CRISPR (Clustered Regularly Interspaced Short Palindromic Repeats) was discovered in bacteria as part of an adaptive immune system. Bacteria that survive viral infection incorporate short sequences from the viral genome into their own DNA in the CRISPR arrays; these sequences serve as memory of past infections. When the bacterium encounters the same virus again, it transcribes the stored sequences into CRISPR RNA (crRNA), which guides a nuclease protein (Cas — CRISPR-associated protein) to the matching viral DNA sequence, cutting it and destroying the virus.

The landmark 2012 paper by Jennifer Doudna, Emmanuelle Charpentier, and colleagues showed that the CRISPR-Cas9 system from the bacterium Streptococcus pyogenes could be simplified and reprogrammed in vitro: by designing a single guide RNA (sgRNA) containing a 20-nucleotide sequence complementary to any target DNA sequence (adjacent to a short PAM sequence), researchers could direct Cas9 to cut that specific location in any genome. This was transformative: instead of engineering a new protein for each target, researchers could simply synthesize a new sgRNA — a process taking hours rather than weeks. CRISPR-Cas9 rapidly became the dominant genome editing tool across biology. Doudna and Charpentier were awarded the 2020 Nobel Prize in Chemistry for this work.

CRISPR in Medicine: From Bench to Clinic

CRISPR is advancing into clinical medicine on multiple fronts. The most mature applications involve ex vivo editing: removing cells from a patient, editing them outside the body, and returning them. The first approved CRISPR therapies — Casgevy and Lyfgenia, both approved in late 2023 — treat sickle cell disease and beta-thalassemia by editing patients' hematopoietic stem cells to reactivate fetal hemoglobin production, compensating for the defective adult hemoglobin. These treatments represent a functional cure for diseases that previously required lifelong management or bone marrow transplantation.

In vivo CRISPR delivery — editing DNA inside the living body — is more challenging but is advancing. Transthyretin amyloidosis, a fatal condition caused by misfolded protein accumulation, is being treated with in vivo CRISPR delivered to the liver via lipid nanoparticles. Early trials show striking reductions in the disease-causing protein. Cancer immunotherapy, infectious diseases (including HIV), and inherited conditions affecting the eye, ear, and brain are all being targeted by CRISPR-based approaches in clinical trials. CRISPR base editing and prime editing — newer variants that change individual DNA bases without cutting both strands — offer even greater precision with reduced risk of unintended off-target effects.
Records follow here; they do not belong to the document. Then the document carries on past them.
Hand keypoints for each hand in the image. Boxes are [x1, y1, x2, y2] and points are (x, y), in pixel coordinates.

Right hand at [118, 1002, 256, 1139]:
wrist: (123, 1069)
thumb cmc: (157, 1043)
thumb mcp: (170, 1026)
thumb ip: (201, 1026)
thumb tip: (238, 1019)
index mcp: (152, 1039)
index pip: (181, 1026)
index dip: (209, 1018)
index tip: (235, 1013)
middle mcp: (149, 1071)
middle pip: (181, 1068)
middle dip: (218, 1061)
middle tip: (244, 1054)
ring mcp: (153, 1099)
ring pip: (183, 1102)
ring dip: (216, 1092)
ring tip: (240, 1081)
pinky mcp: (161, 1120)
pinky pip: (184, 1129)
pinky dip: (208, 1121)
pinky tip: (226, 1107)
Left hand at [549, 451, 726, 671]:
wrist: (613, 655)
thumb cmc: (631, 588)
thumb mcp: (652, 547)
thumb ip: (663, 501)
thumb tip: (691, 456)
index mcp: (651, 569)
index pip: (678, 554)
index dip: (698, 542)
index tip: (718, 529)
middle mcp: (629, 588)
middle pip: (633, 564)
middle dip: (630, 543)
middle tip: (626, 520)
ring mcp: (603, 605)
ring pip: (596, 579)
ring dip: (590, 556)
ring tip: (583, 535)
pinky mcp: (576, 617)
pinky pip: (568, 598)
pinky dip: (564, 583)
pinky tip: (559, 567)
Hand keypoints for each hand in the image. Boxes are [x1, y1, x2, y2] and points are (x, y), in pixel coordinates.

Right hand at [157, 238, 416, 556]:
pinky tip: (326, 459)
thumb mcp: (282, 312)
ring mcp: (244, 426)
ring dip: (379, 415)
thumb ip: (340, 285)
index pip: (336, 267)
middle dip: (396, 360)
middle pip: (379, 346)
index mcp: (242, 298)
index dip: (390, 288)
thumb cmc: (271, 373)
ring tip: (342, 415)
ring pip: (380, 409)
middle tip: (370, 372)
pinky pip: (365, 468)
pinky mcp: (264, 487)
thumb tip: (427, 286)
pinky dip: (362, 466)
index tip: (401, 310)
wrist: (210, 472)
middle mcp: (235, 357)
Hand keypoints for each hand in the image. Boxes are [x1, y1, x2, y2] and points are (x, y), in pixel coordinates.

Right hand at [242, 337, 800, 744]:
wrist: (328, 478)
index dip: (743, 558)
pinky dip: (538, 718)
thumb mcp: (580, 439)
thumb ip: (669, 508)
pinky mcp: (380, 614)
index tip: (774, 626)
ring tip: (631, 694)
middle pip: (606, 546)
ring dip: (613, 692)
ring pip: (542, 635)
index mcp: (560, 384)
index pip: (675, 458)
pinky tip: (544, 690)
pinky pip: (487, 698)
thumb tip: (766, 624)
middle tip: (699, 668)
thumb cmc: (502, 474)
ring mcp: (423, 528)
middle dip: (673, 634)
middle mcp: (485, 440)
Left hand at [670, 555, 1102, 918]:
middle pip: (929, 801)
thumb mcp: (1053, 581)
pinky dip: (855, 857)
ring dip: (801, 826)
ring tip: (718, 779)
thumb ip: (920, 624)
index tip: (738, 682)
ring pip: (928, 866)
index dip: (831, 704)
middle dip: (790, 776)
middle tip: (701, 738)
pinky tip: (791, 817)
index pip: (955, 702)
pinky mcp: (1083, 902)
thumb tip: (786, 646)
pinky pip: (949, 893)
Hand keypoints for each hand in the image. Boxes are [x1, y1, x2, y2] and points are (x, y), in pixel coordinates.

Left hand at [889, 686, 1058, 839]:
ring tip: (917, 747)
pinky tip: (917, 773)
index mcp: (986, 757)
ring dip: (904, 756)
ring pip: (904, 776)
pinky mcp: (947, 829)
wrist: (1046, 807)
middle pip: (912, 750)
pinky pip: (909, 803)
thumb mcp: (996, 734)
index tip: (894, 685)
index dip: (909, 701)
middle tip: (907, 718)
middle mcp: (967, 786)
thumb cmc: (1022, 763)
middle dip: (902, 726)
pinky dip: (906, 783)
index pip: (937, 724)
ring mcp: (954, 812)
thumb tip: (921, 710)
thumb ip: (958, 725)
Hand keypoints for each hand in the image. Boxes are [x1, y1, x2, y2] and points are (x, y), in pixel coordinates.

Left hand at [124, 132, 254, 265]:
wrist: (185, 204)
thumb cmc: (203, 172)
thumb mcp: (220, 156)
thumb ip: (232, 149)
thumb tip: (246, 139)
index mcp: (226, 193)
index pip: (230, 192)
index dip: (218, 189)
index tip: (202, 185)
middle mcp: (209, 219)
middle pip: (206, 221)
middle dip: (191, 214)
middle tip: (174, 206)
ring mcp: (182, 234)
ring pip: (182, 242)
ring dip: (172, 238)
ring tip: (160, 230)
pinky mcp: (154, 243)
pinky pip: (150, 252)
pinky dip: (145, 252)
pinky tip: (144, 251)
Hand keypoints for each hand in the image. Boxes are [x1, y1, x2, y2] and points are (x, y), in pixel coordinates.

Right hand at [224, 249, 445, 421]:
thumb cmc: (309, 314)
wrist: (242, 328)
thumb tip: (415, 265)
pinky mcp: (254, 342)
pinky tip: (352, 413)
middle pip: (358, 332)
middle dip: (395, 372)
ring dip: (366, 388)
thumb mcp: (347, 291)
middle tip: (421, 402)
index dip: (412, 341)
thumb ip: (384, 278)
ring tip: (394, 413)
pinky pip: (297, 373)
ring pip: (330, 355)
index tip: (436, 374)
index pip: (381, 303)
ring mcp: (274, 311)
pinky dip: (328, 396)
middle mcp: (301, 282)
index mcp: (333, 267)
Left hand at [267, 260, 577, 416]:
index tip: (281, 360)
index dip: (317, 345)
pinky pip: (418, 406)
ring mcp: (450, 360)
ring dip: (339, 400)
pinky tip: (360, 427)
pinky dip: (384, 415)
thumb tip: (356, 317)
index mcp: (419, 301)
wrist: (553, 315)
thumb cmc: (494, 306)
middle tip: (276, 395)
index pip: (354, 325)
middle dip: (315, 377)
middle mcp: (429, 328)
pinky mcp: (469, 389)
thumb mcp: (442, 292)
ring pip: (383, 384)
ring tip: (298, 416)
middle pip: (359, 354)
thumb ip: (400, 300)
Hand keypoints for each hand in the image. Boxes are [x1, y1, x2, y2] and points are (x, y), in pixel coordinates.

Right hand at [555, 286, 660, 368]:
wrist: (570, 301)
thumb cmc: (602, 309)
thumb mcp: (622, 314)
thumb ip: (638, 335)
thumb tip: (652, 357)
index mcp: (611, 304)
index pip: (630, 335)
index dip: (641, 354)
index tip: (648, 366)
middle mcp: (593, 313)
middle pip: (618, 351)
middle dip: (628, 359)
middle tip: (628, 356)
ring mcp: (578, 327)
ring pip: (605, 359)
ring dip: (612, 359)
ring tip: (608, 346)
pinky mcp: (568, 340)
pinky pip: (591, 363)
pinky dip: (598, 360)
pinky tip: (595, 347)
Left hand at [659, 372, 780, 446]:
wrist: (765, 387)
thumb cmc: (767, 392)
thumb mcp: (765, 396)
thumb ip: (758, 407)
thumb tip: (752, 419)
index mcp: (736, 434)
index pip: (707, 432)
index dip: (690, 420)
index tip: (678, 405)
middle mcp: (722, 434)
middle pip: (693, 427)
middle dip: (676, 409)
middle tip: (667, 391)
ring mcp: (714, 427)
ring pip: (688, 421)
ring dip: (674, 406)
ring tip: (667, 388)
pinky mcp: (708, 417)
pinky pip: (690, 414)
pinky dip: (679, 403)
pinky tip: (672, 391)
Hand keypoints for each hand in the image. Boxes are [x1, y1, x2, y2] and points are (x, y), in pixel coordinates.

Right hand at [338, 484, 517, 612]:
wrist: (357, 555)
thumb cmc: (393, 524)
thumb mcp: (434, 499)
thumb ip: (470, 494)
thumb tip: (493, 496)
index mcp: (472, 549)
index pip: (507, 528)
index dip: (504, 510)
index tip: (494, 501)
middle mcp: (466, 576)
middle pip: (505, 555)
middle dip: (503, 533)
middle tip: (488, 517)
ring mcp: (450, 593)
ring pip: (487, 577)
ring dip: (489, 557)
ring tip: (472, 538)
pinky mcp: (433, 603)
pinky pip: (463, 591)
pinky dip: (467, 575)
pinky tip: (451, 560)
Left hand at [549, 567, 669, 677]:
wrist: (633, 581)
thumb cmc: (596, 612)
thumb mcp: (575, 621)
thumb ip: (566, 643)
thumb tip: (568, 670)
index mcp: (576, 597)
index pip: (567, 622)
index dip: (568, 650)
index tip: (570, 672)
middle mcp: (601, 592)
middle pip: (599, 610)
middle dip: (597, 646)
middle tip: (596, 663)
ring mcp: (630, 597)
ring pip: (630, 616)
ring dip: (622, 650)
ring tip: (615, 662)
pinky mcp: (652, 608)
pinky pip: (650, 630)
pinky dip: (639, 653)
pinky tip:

CRISPR in Agriculture and the Ethics of Gene Editing

CRISPR is also transforming agriculture. Unlike earlier GMO approaches that typically inserted foreign genes from different species, CRISPR editing can make targeted changes within a species' own genome — changes that could also arise through natural mutation or conventional breeding. This distinction has influenced regulatory treatment: the US Department of Agriculture has determined that many CRISPR-edited crops do not require the same regulatory review as traditional GMOs. CRISPR-developed crops already approved or in development include disease-resistant wheat, drought-tolerant corn, browning-resistant mushrooms, and cattle with heat-resistant traits.

The power of CRISPR raises profound ethical questions that society is only beginning to grapple with. The editing of human germline cells — embryos, eggs, or sperm — would produce heritable changes passed to all future generations, a fundamentally different category from somatic cell editing. The 2018 announcement by He Jiankui that he had created the first CRISPR-edited babies (resistant to HIV through CCR5 deletion) was met with near-universal scientific and ethical condemnation, not only because of safety and consent violations but because of the unilateral nature of a decision with implications for all of humanity. International scientific bodies have called for a moratorium on heritable human genome editing until safety, efficacy, and governance frameworks are established — a conversation that is ongoing and touches on the deepest questions about the future of the human species.